Required action: Whatever the records say, give every one of them again exactly.

Records shown:
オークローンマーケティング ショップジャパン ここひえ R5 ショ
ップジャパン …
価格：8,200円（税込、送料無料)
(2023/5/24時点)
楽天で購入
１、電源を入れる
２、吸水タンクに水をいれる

Result of this task:
オークローンマーケティング ショップジャパン ここひえ R5 ショ
ップジャパン …
価格：8,200円（税込、送料無料)
(2023/5/24時点)
楽天で購入
１、電源を入れる
２、吸水タンクに水をいれる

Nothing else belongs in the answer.